| WHAT NEEDS TO BE DONE |
Word for word, restate the lines of the listing below from the line with "width: 126px ->" through the line with "html: <div> <span></span>", and do not include the pictures.

| DATA SHOWN |
⁂

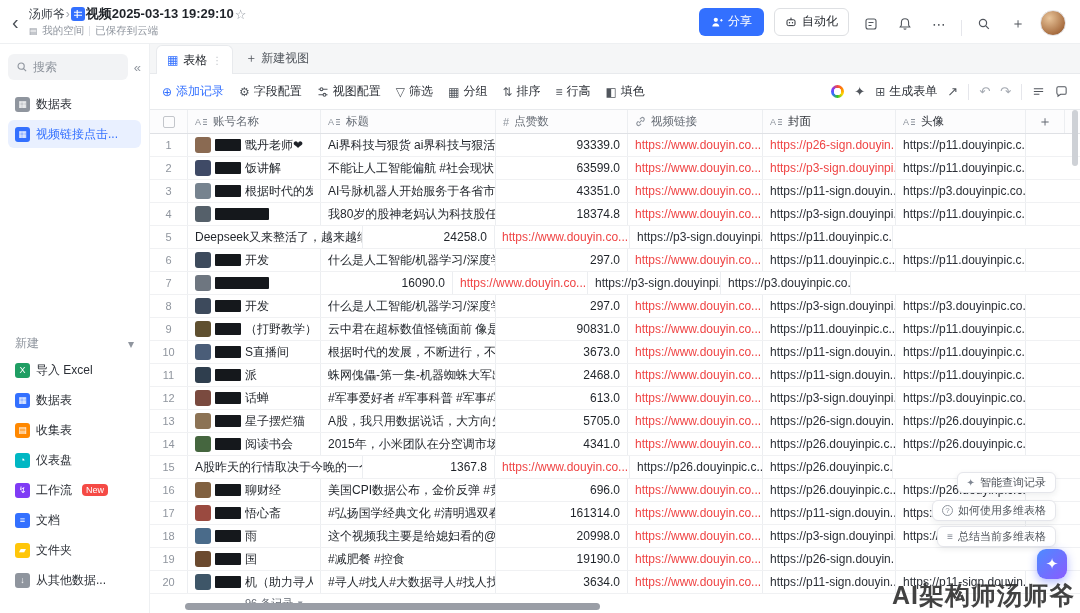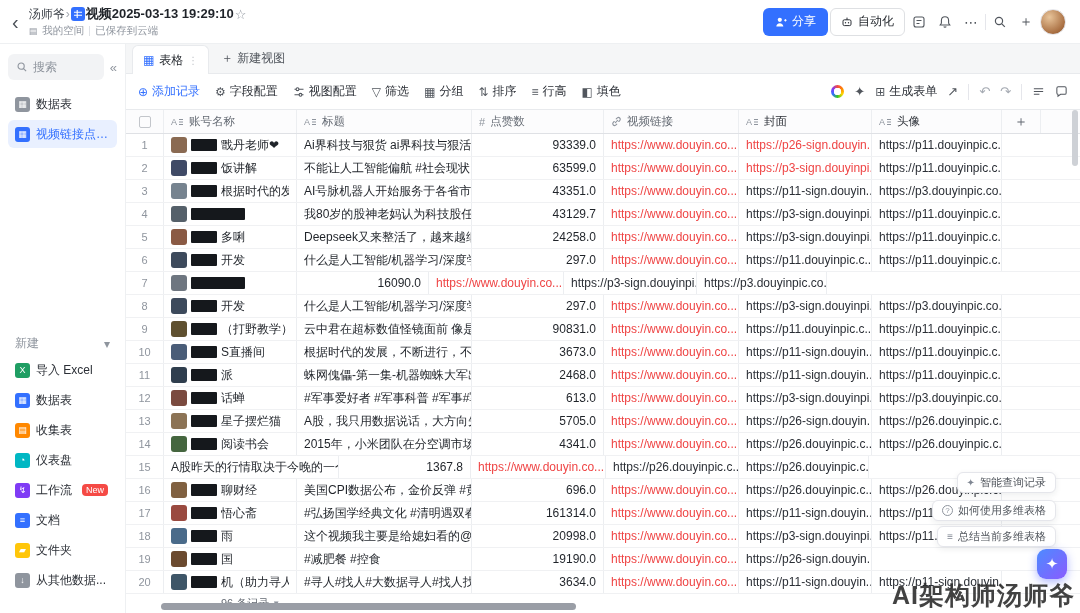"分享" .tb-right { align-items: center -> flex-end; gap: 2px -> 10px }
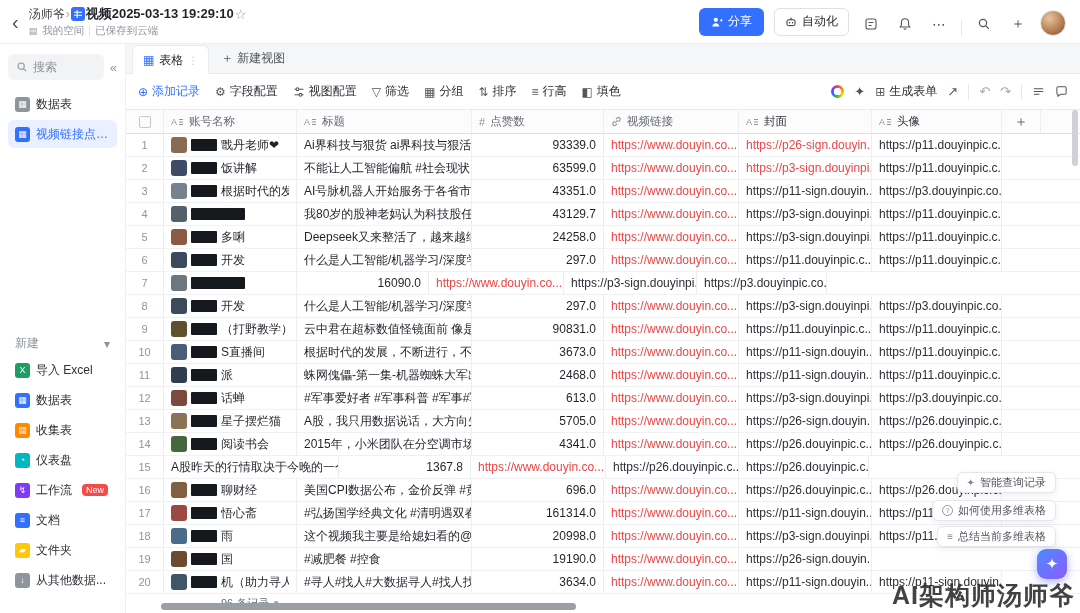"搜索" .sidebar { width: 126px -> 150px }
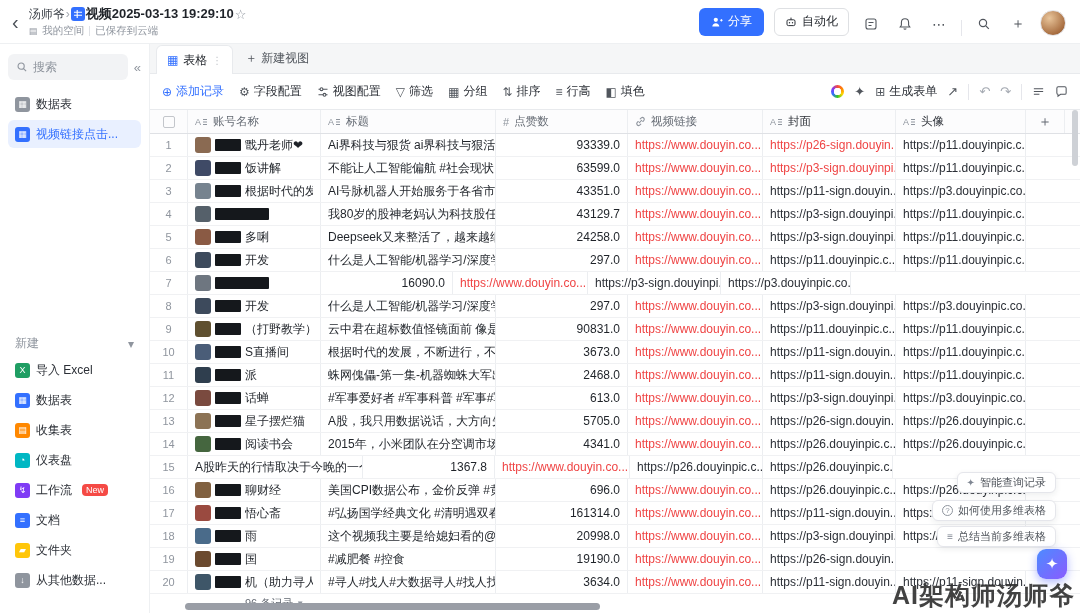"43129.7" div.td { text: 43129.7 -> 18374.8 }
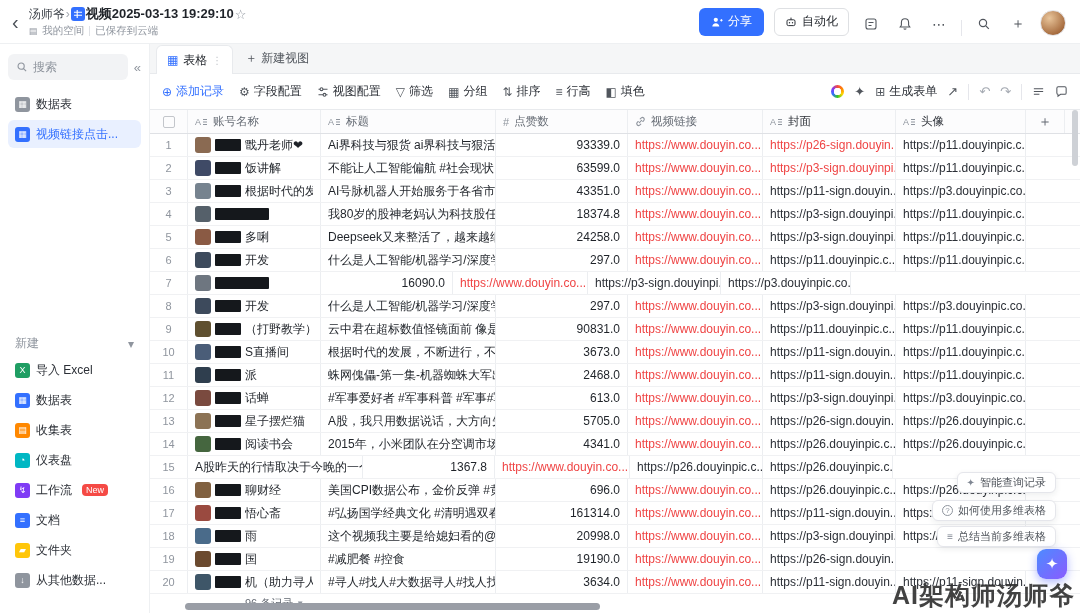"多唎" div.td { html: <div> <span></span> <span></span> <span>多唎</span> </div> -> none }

⁂

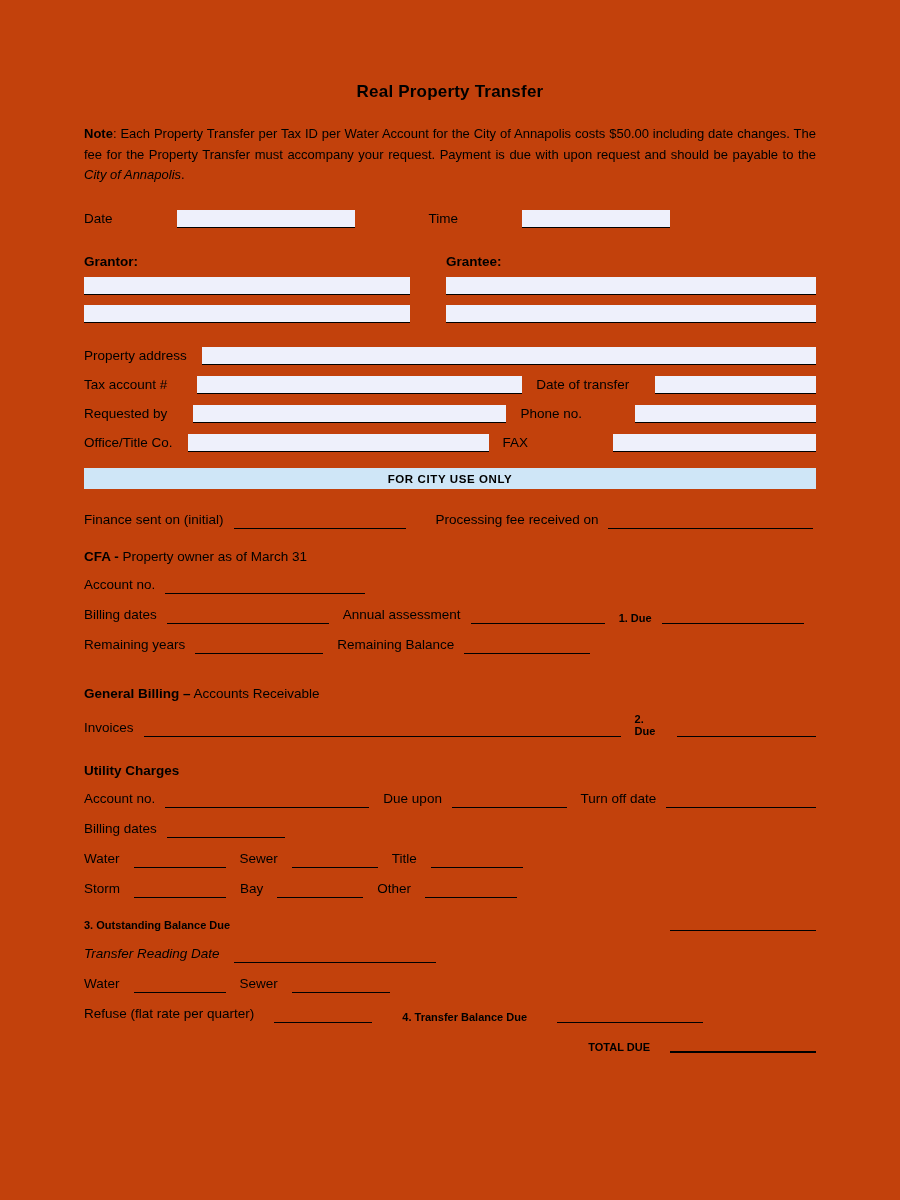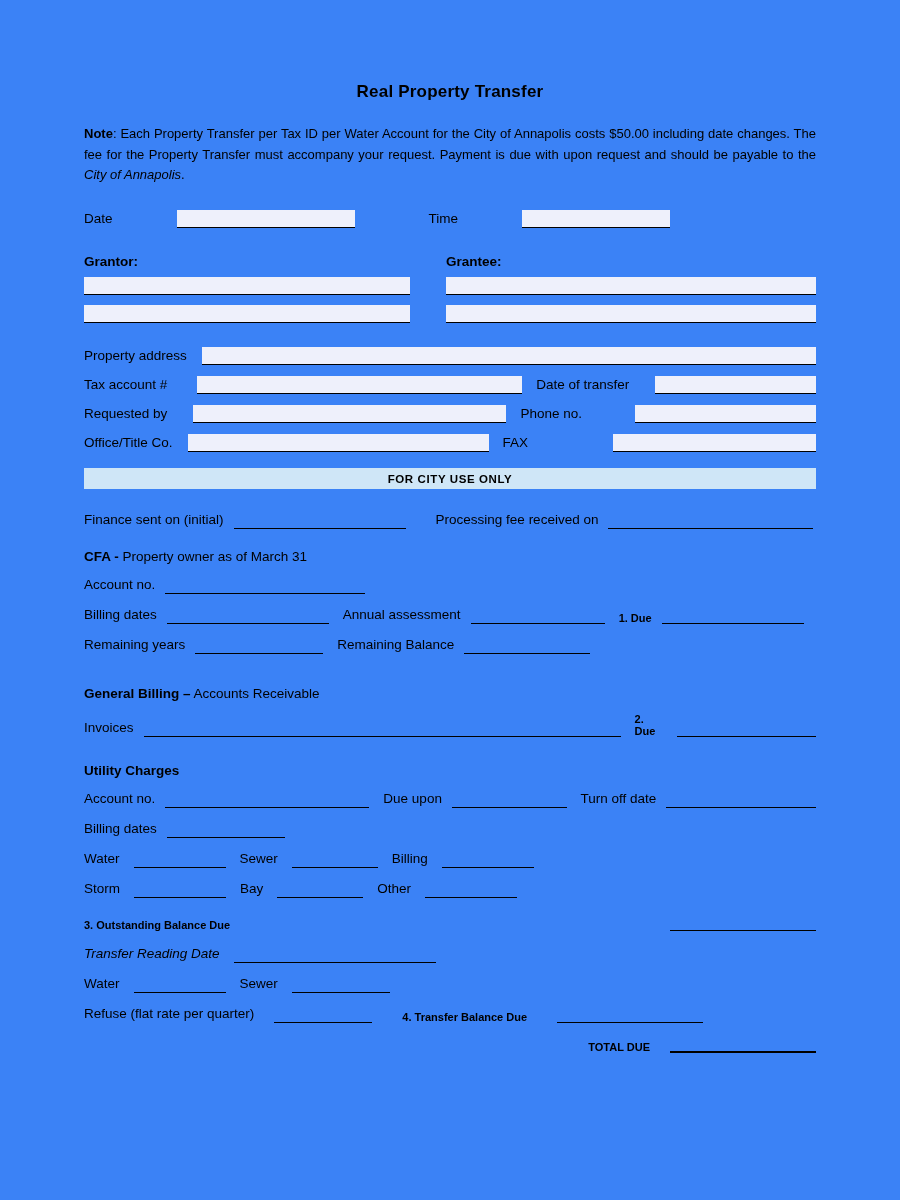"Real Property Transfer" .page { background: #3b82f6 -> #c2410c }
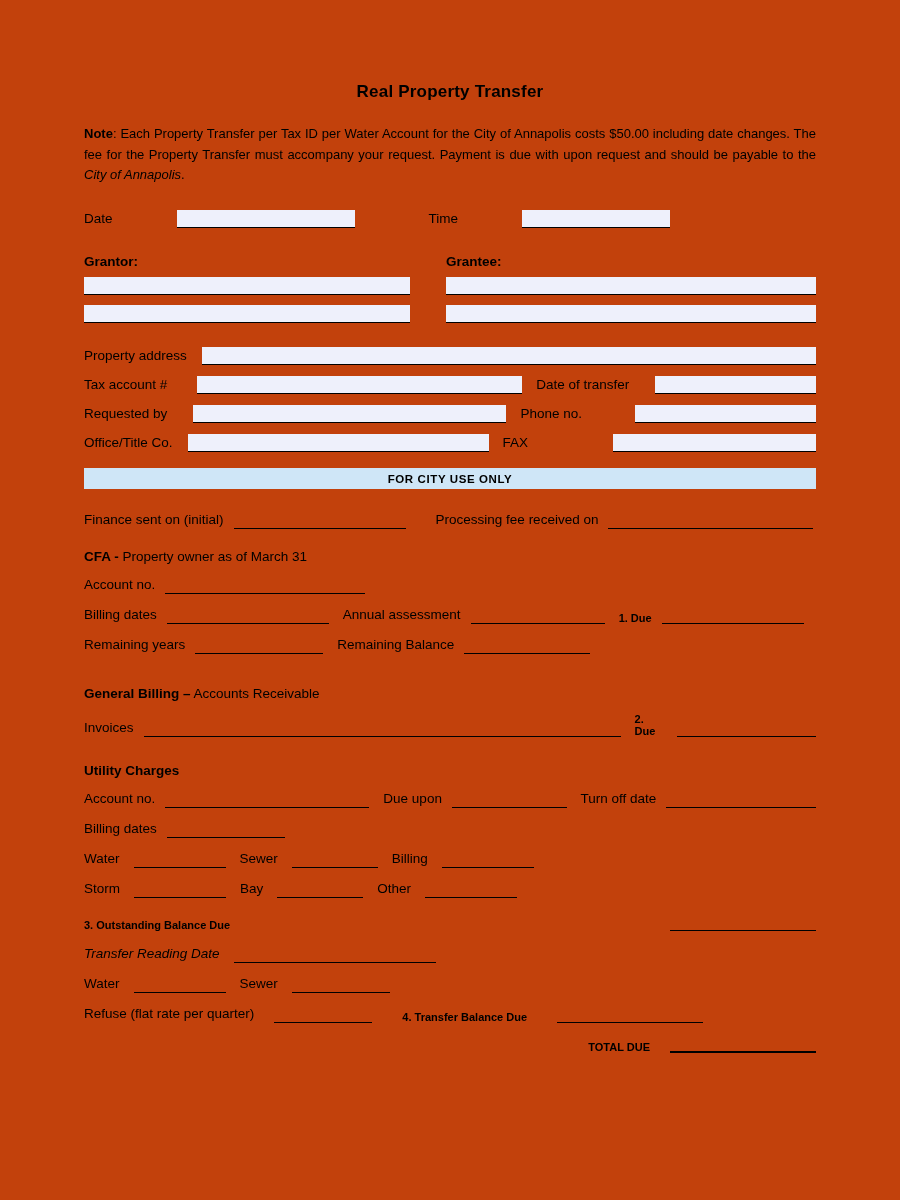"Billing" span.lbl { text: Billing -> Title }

⁂

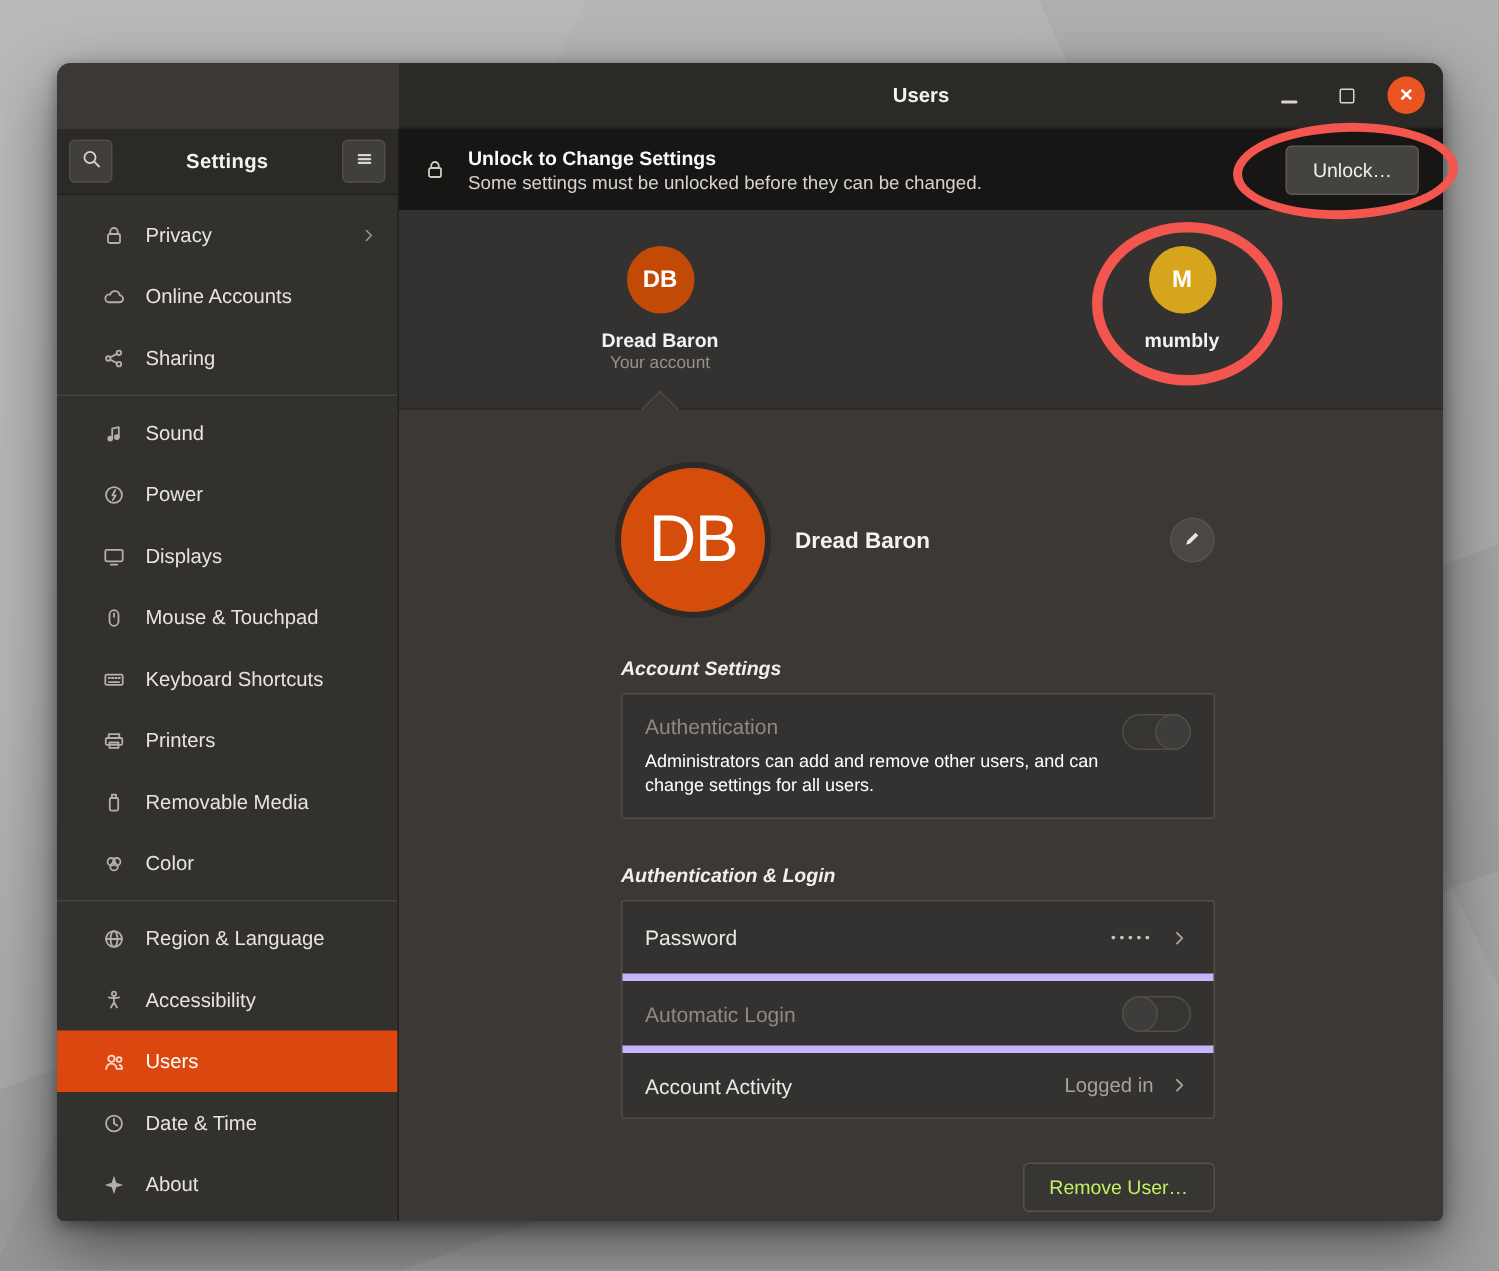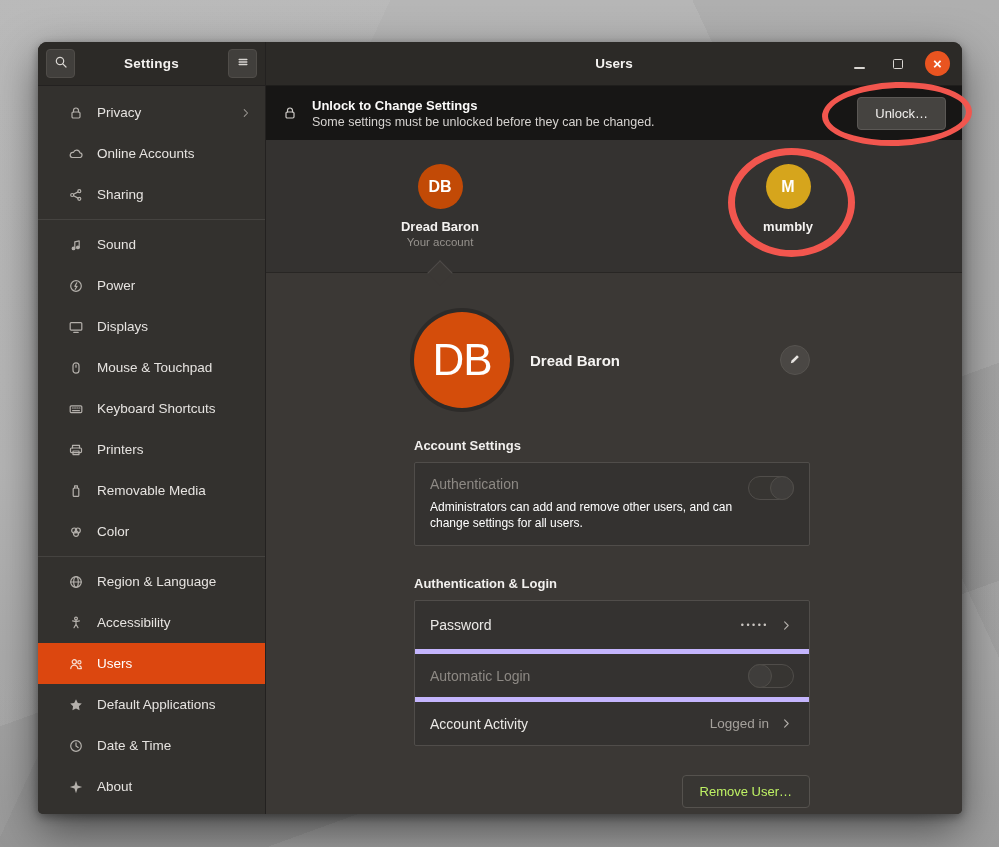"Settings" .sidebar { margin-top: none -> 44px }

⁂

| TASK OUTPUT |
"搜索" .sidebar { width: 126px -> 150px }
"43129.7" div.td { text: 43129.7 -> 18374.8 }
"多唎" div.td { html: <div> <span></span> <span></span> <span>多唎</span> </div> -> none }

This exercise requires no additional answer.